### TO-DO ITEM
Rewrite the lines below as a numbered list, skipping any blank lines. Leave the pictures out of your list.

### DATA SHOWN
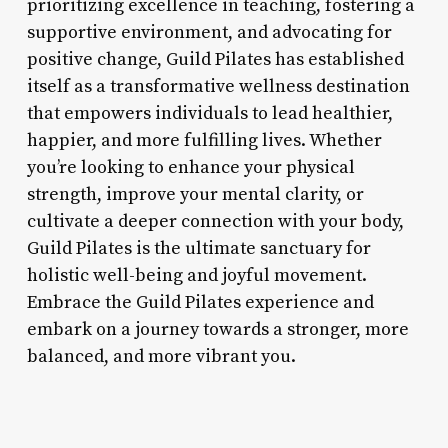
prioritizing excellence in teaching, fostering a
supportive environment, and advocating for
positive change, Guild Pilates has established
itself as a transformative wellness destination
that empowers individuals to lead healthier,
happier, and more fulfilling lives. Whether
you’re looking to enhance your physical
strength, improve your mental clarity, or
cultivate a deeper connection with your body,
Guild Pilates is the ultimate sanctuary for
holistic well-being and joyful movement.
Embrace the Guild Pilates experience and
embark on a journey towards a stronger, more
balanced, and more vibrant you.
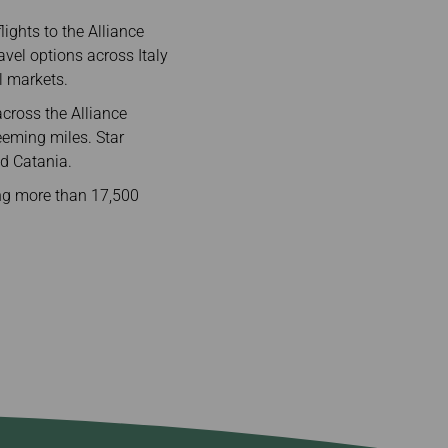
ights to the Alliance
vel options across Italy
l markets.
across the Alliance
eeming miles. Star
d Catania.
ing more than 17,500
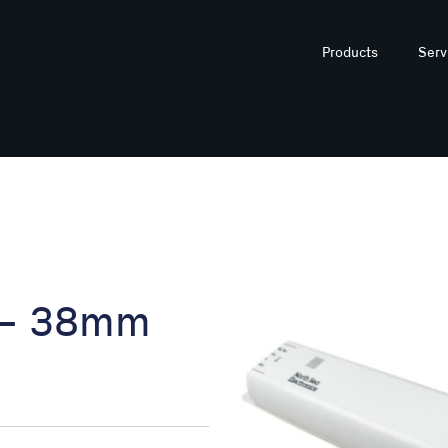
Products
Serv
 – 38mm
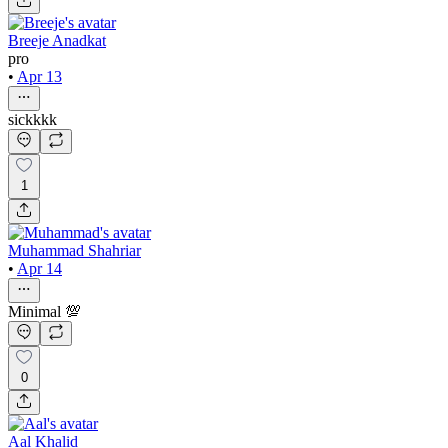
Breeje Anadkat
pro
•
Apr 13
sickkkk
1
Muhammad Shahriar
•
Apr 14
Minimal 💯
0
Aal Khalid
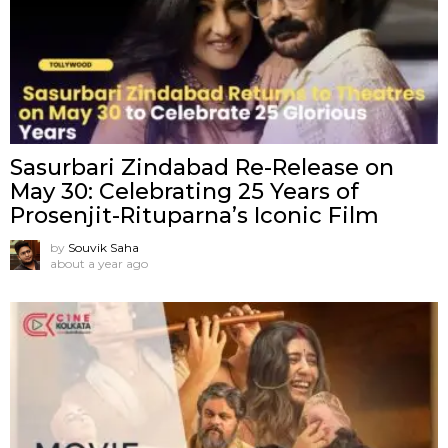
Sasurbari Zindabad Re-Release on
May 30: Celebrating 25 Years of
Prosenjit-Rituparna’s Iconic Film
by
Souvik Saha
about a year ago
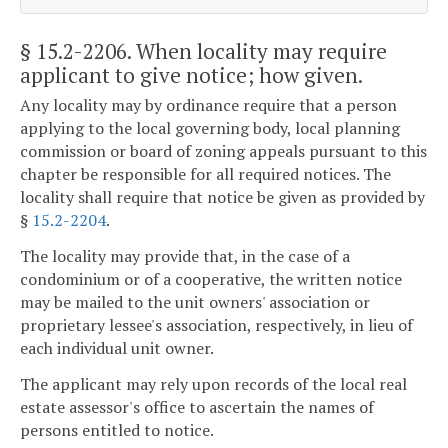
§ 15.2-2206
. When locality may require
applicant to give notice; how given.
Any locality may by ordinance require that a person
applying to the local governing body, local planning
commission or board of zoning appeals pursuant to this
chapter be responsible for all required notices. The
locality shall require that notice be given as provided by
§
15.2-2204
.
The locality may provide that, in the case of a
condominium or of a cooperative, the written notice
may be mailed to the unit owners' association or
proprietary lessee's association, respectively, in lieu of
each individual unit owner.
The applicant may rely upon records of the local real
estate assessor's office to ascertain the names of
persons entitled to notice.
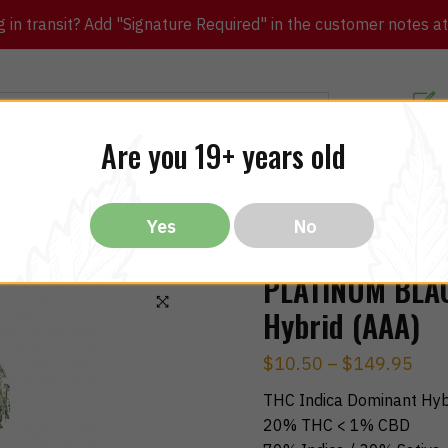
in transit? Add "Signature Required" in the customer notes at c
Customer Re
Are you 19+ years old
ibles
CBD
THC
Vapes
All Brands
Bargain
Yes
No
PLATINUM BLAC
Hybrid (AAA)
🔍
$
10.50
–
$
149.95
THC Indica Dominant Hyb
20% THC < 1% CBD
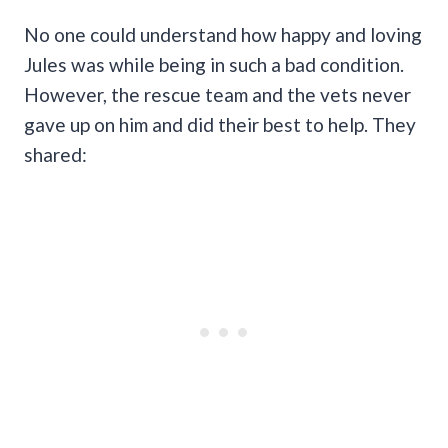
No one could understand how happy and loving
Jules was while being in such a bad condition.
However, the rescue team and the vets never
gave up on him and did their best to help. They
shared:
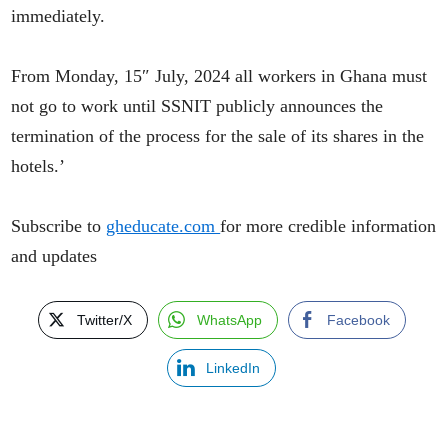
immediately.
From Monday, 15″ July, 2024 all workers in Ghana must
not go to work until SSNIT publicly announces the
termination of the process for the sale of its shares in the
hotels.’
Subscribe to
gheducate.com
for more credible information
and updates
Twitter/X
WhatsApp
Facebook
LinkedIn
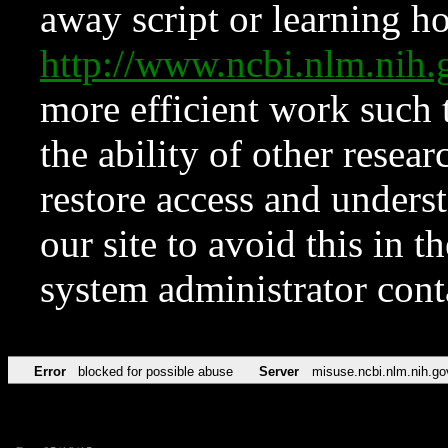
away script or learning how
http://www.ncbi.nlm.ni
more efficient work such 
the ability of other resear
restore access and underst
our site to avoid this in t
system administrator con
Error
blocked for possible abuse
Server
misuse.ncbi.nlm.nih.go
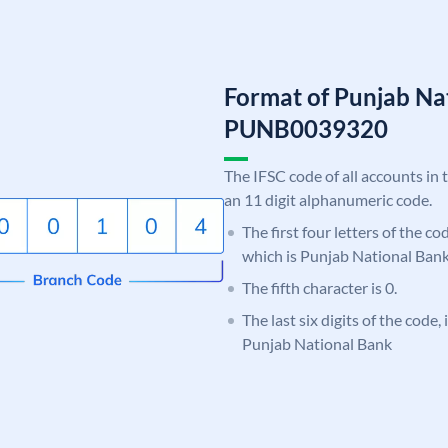
Format of Punjab Na
PUNB0039320
The IFSC code of all accounts in 
an 11 digit alphanumeric code.
The first four letters of the c
which is Punjab National Bank
The fifth character is 0.
The last six digits of the code,
Punjab National Bank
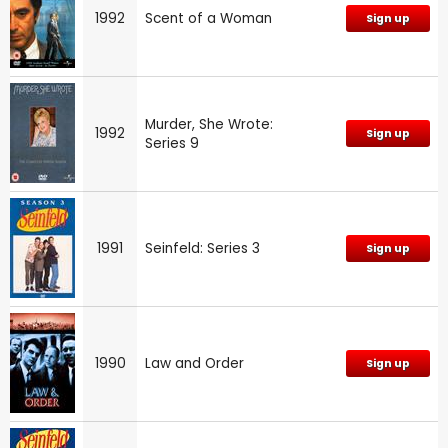
1992
Scent of a Woman
Sign up
Murder, She Wrote:
1992
Sign up
Series 9
1991
Seinfeld: Series 3
Sign up
1990
Law and Order
Sign up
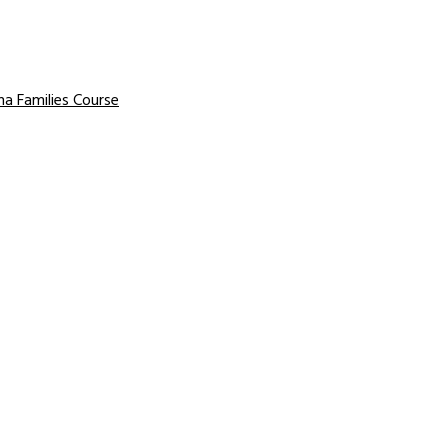
a Families Course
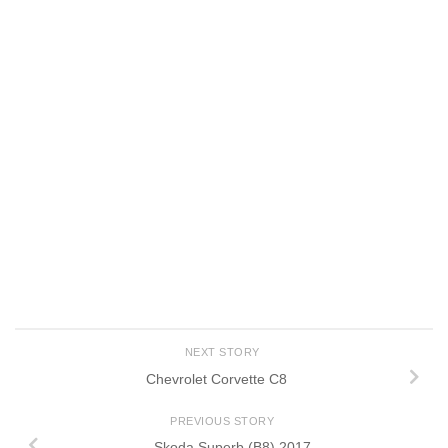
NEXT STORY
Chevrolet Corvette C8
PREVIOUS STORY
Skoda Superb (B8) 2017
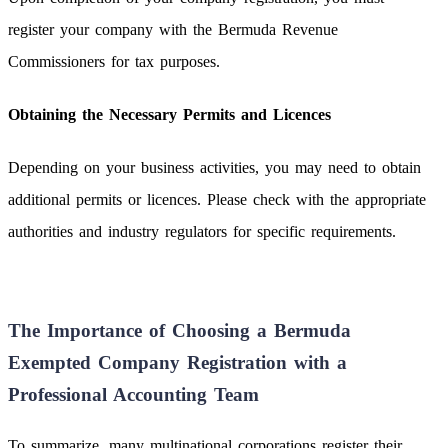
register your company with the Bermuda Revenue
Commissioners for tax purposes.
Obtaining the Necessary Permits and Licences
Depending on your business activities, you may need to obtain
additional permits or licences. Please check with the appropriate
authorities and industry regulators for specific requirements.
The Importance of Choosing a Bermuda
Exempted Company Registration with a
Professional Accounting Team
To summarize, many multinational corporations register their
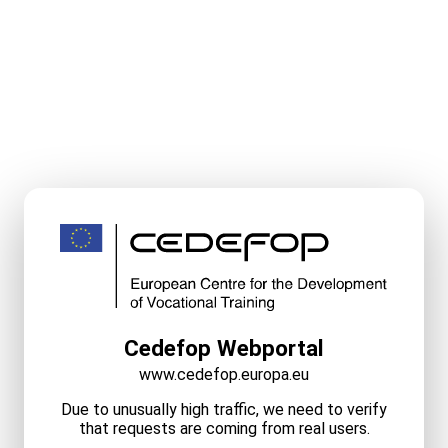
Cedefop Webportal
www.cedefop.europa.eu
Due to unusually high traffic, we need to verify
that requests are coming from real users.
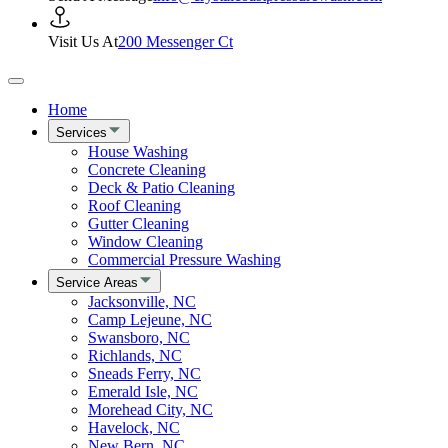
Visit Us At
200 Messenger Ct
Home
Services
House Washing
Concrete Cleaning
Deck & Patio Cleaning
Roof Cleaning
Gutter Cleaning
Window Cleaning
Commercial Pressure Washing
Service Areas
Jacksonville, NC
Camp Lejeune, NC
Swansboro, NC
Richlands, NC
Sneads Ferry, NC
Emerald Isle, NC
Morehead City, NC
Havelock, NC
New Bern, NC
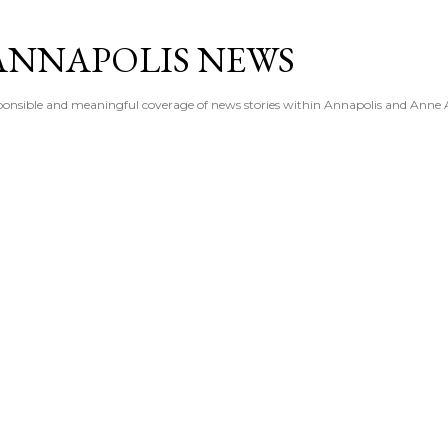
Skip to main content
ANNAPOLIS NEWS
esponsible and meaningful coverage of news stories within Annapolis and Anne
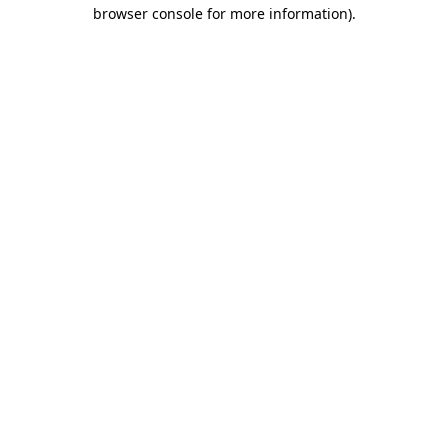
browser console for more information).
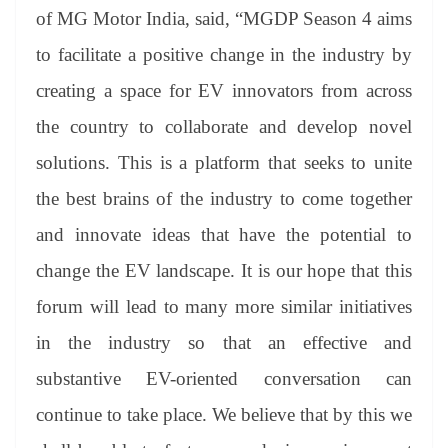
of MG Motor India, said, “MGDP Season 4 aims
to facilitate a positive change in the industry by
creating a space for EV innovators from across
the country to collaborate and develop novel
solutions. This is a platform that seeks to unite
the best brains of the industry to come together
and innovate ideas that have the potential to
change the EV landscape. It is our hope that this
forum will lead to many more similar initiatives
in the industry so that an effective and
substantive EV-oriented conversation can
continue to take place. We believe that by this we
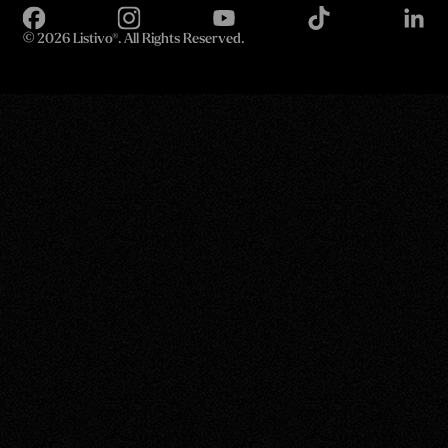
©
2026 Listivo®. All Rights Reserved.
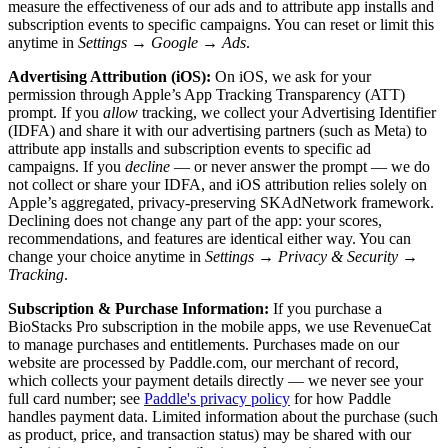
measure the effectiveness of our ads and to attribute app installs and
subscription events to specific campaigns. You can reset or limit this
anytime in
Settings → Google → Ads
.
Advertising Attribution (iOS):
On iOS, we ask for your
permission through Apple’s App Tracking Transparency (ATT)
prompt. If you
allow
tracking, we collect your Advertising Identifier
(IDFA) and share it with our advertising partners (such as Meta) to
attribute app installs and subscription events to specific ad
campaigns. If you
decline
— or never answer the prompt — we do
not collect or share your IDFA, and iOS attribution relies solely on
Apple’s aggregated, privacy-preserving SKAdNetwork framework.
Declining does not change any part of the app: your scores,
recommendations, and features are identical either way. You can
change your choice anytime in
Settings → Privacy & Security →
Tracking
.
Subscription & Purchase Information:
If you purchase a
BioStacks Pro subscription in the mobile apps, we use RevenueCat
to manage purchases and entitlements. Purchases made on our
website are processed by Paddle.com, our merchant of record,
which collects your payment details directly — we never see your
full card number; see
Paddle's privacy policy
for how Paddle
handles payment data. Limited information about the purchase (such
as product, price, and transaction status) may be shared with our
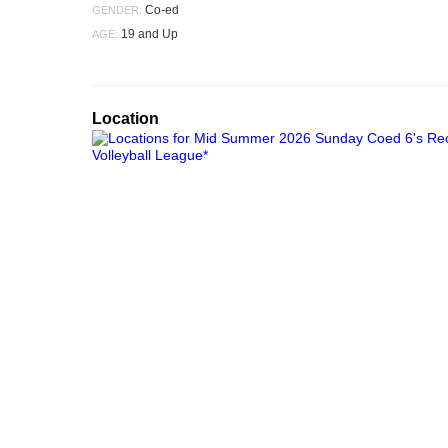
Co-ed
GENDER:
19 and Up
AGE:
Location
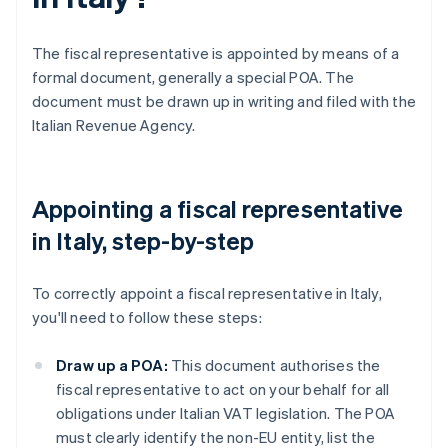
The fiscal representative is appointed by means of a
formal document, generally a special POA. The
document must be drawn up in writing and filed with the
Italian Revenue Agency.
Appointing a fiscal representative
in Italy, step-by-step
To correctly appoint a fiscal representative in Italy,
you'll need to follow these steps:
Draw up a POA:
This document authorises the
fiscal representative to act on your behalf for all
obligations under Italian VAT legislation. The POA
must clearly identify the non-EU entity, list the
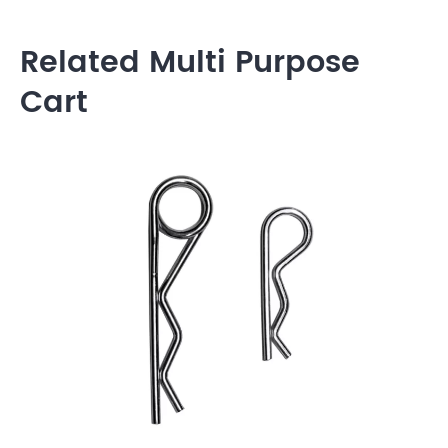
Related Multi Purpose
Cart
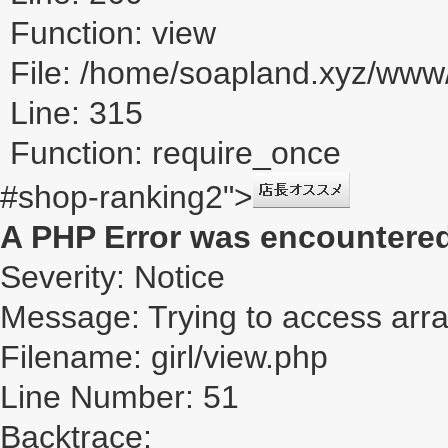
Function: view
File: /home/soapland.xyz/ww
Line: 315
Function: require_once
#shop-ranking2">
A PHP Error was encountere
Severity: Notice
Message: Trying to access array
Filename: girl/view.php
Line Number: 51
Backtrace:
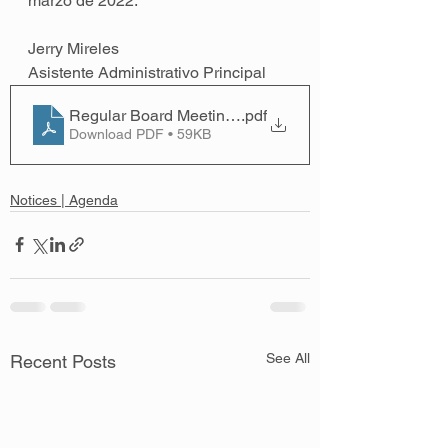
marzo de 2022. 
Jerry Mireles 
Asistente Administrativo Principal
Regular Board Meeting; March 14, 2022 - Spanish
.pdf
Download PDF • 59KB
Notices | Agenda
See All
Recent Posts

### TASK OUTPUT
1. prioritizing excellence in teaching, fostering a
2. supportive environment, and advocating for
3. positive change, Guild Pilates has established
4. itself as a transformative wellness destination
5. that empowers individuals to lead healthier,
6. happier, and more fulfilling lives. Whether
7. you’re looking to enhance your physical
8. strength, improve your mental clarity, or
9. cultivate a deeper connection with your body,
10. Guild Pilates is the ultimate sanctuary for
11. holistic well-being and joyful movement.
12. Embrace the Guild Pilates experience and
13. embark on a journey towards a stronger, more
14. balanced, and more vibrant you.
15. ights to the Alliance
16. vel options across Italy
17. l markets.
18. across the Alliance
19. eeming miles. Star
20. d Catania.
21. ing more than 17,500
22. Products
23. Serv
24.  – 38mm
25. Breeje Anadkat
26. pro
27. •
28. Apr 13
29. sickkkk
30. 1
31. Muhammad Shahriar
32. •
33. Apr 14
34. Minimal 💯
35. 0
36. Aal Khalid
37. Sasurbari Zindabad Re-Release on
38. May 30: Celebrating 25 Years of
39. Prosenjit-Rituparna’s Iconic Film
40. by
41. Souvik Saha
42. about a year ago
43. § 15.2-2206
44. . When locality may require
45. applicant to give notice; how given.
46. Any locality may by ordinance require that a person
47. applying to the local governing body, local planning
48. commission or board of zoning appeals pursuant to this
49. chapter be responsible for all required notices. The
50. locality shall require that notice be given as provided by
51. §
52. 15.2-2204
53. .
54. The locality may provide that, in the case of a
55. condominium or of a cooperative, the written notice
56. may be mailed to the unit owners' association or
57. proprietary lessee's association, respectively, in lieu of
58. each individual unit owner.
59. The applicant may rely upon records of the local real
60. estate assessor's office to ascertain the names of
61. persons entitled to notice.
62. in transit? Add "Signature Required" in the customer notes at c
63. Customer Re
64. Are you 19+ years old
65. ibles
66. CBD
67. THC
68. Vapes
69. All Brands
70. Bargain
71. Yes
72. No
73. PLATINUM BLAC
74. Hybrid (AAA)
75. 🔍
76. $
77. 10.50
78. –
79. $
80. 149.95
81. THC Indica Dominant Hyb
82. 20% THC < 1% CBD
83. No one could understand how happy and loving
84. Jules was while being in such a bad condition.
85. However, the rescue team and the vets never
86. gave up on him and did their best to help. They
87. shared:
88. immediately.
89. From Monday, 15″ July, 2024 all workers in Ghana must
90. not go to work until SSNIT publicly announces the
91. termination of the process for the sale of its shares in the
92. hotels.’
93. Subscribe to
94. gheducate.com
95. for more credible information
96. and updates
97. Twitter/X
98. WhatsApp
99. Facebook
100. LinkedIn
101. away script or learning how
102. http://www.ncbi.nlm.ni
103. more efficient work such 
104. the ability of other resear
105. restore access and underst
106. our site to avoid this in t
107. system administrator con
108. Error
109. blocked for possible abuse
110. Server
111. misuse.ncbi.nlm.nih.go
112. Format of Punjab Na
113. PUNB0039320
114. The IFSC code of all accounts in 
115. an 11 digit alphanumeric code.
116. The first four letters of the c
117. which is Punjab National Bank
118. The fifth character is 0.
119. The last six digits of the code,
120. Punjab National Bank
121. 1992
122. Scent of a Woman
123. Sign up
124. Murder, She Wrote:
125. 1992
126. Sign up
127. Series 9
128. 1991
129. Seinfeld: Series 3
130. Sign up
131. 1990
132. Law and Order
133. Sign up
134. a Families Course
135. NEXT STORY
136. Chevrolet Corvette C8
137. PREVIOUS STORY
138. Skoda Superb (B8) 2017
139. register your company with the Bermuda Revenue
140. Commissioners for tax purposes.
141. Obtaining the Necessary Permits and Licences
142. Depending on your business activities, you may need to obtain
143. additional permits or licences. Please check with the appropriate
144. authorities and industry regulators for specific requirements.
145. The Importance of Choosing a Bermuda
146. Exempted Company Registration with a
147. Professional Accounting Team
148. To summarize, many multinational corporations register their
149. Cedefop Webportal
150. www.cedefop.europa.eu
151. Due to unusually high traffic, we need to verify
152. that requests are coming from real users.
153. Visit Us At
154. 200 Messenger Ct
155. Home
156. Services
157. House Washing
158. Concrete Cleaning
159. Deck & Patio Cleaning
160. Roof Cleaning
161. Gutter Cleaning
162. Window Cleaning
163. Commercial Pressure Washing
164. Service Areas
165. Jacksonville, NC
166. Camp Lejeune, NC
167. Swansboro, NC
168. Richlands, NC
169. Sneads Ferry, NC
170. Emerald Isle, NC
171. Morehead City, NC
172. Havelock, NC
173. New Bern, NC
174. Skip to main content
175. ANNAPOLIS NEWS
176. esponsible and meaningful coverage of news stories within Annapolis and Anne
177. browser console for more information).
178. of MG Motor India, said, “MGDP Season 4 aims
179. to facilitate a positive change in the industry by
180. creating a space for EV innovators from across
181. the country to collaborate and develop novel
182. solutions. This is a platform that seeks to unite
183. the best brains of the industry to come together
184. and innovate ideas that have the potential to
185. change the EV landscape. It is our hope that this
186. forum will lead to many more similar initiatives
187. in the industry so that an effective and
188. substantive EV-oriented conversation can
189. continue to take place. We believe that by this we
190. ©
191. 2026 Listivo®. All Rights Reserved.
192. measure the effectiveness of our ads and to attribute app installs and
193. subscription events to specific campaigns. You can reset or limit this
194. anytime in
195. Settings → Google → Ads
196. .
197. Advertising Attribution (iOS):
198. On iOS, we ask for your
199. permission through Apple’s App Tracking Transparency (ATT)
200. prompt. If you
201. allow
202. tracking, we collect your Advertising Identifier
203. (IDFA) and share it with our advertising partners (such as Meta) to
204. attribute app installs and subscription events to specific ad
205. campaigns. If you
206. decline
207. — or never answer the prompt — we do
208. not collect or share your IDFA, and iOS attribution relies solely on
209. Apple’s aggregated, privacy-preserving SKAdNetwork framework.
210. Declining does not change any part of the app: your scores,
211. recommendations, and features are identical either way. You can
212. change your choice anytime in
213. Settings → Privacy & Security →
214. Tracking
215. .
216. Subscription & Purchase Information:
217. If you purchase a
218. BioStacks Pro subscription in the mobile apps, we use RevenueCat
219. to manage purchases and entitlements. Purchases made on our
220. website are processed by Paddle.com, our merchant of record,
221. which collects your payment details directly — we never see your
222. full card number; see
223. Paddle's privacy policy
224. for how Paddle
225. handles payment data. Limited information about the purchase (such
226. as product, price, and transaction status) may be shared with our
227. Co-ed
228. GENDER:
229. 19 and Up
230. AGE:
231. Location
232. The fiscal representative is appointed by means of a
233. formal document, generally a special POA. The
234. document must be drawn up in writing and filed with the
235. Italian Revenue Agency.
236. Appointing a fiscal representative
237. in Italy, step-by-step
238. To correctly appoint a fiscal representative in Italy,
239. you'll need to follow these steps:
240. Draw up a POA:
241. This document authorises the
242. fiscal representative to act on your behalf for all
243. obligations under Italian VAT legislation. The POA
244. must clearly identify the non-EU entity, list the
245. Related Multi Purpose
246. Cart
247. Function: view
248. File: /home/soapland.xyz/ww
249. Line: 315
250. Function: require_once
251. #shop-ranking2">
252. A PHP Error was encountere
253. Severity: Notice
254. Message: Trying to access array
255. Filename: girl/view.php
256. Line Number: 51
257. Backtrace:
258. marzo de 2022. 
259. Jerry Mireles 
260. Asistente Administrativo Principal
261. Regular Board Meeting; March 14, 2022 - Spanish
262. .pdf
263. Download PDF • 59KB
264. Notices | Agenda
265. See All
266. Recent Posts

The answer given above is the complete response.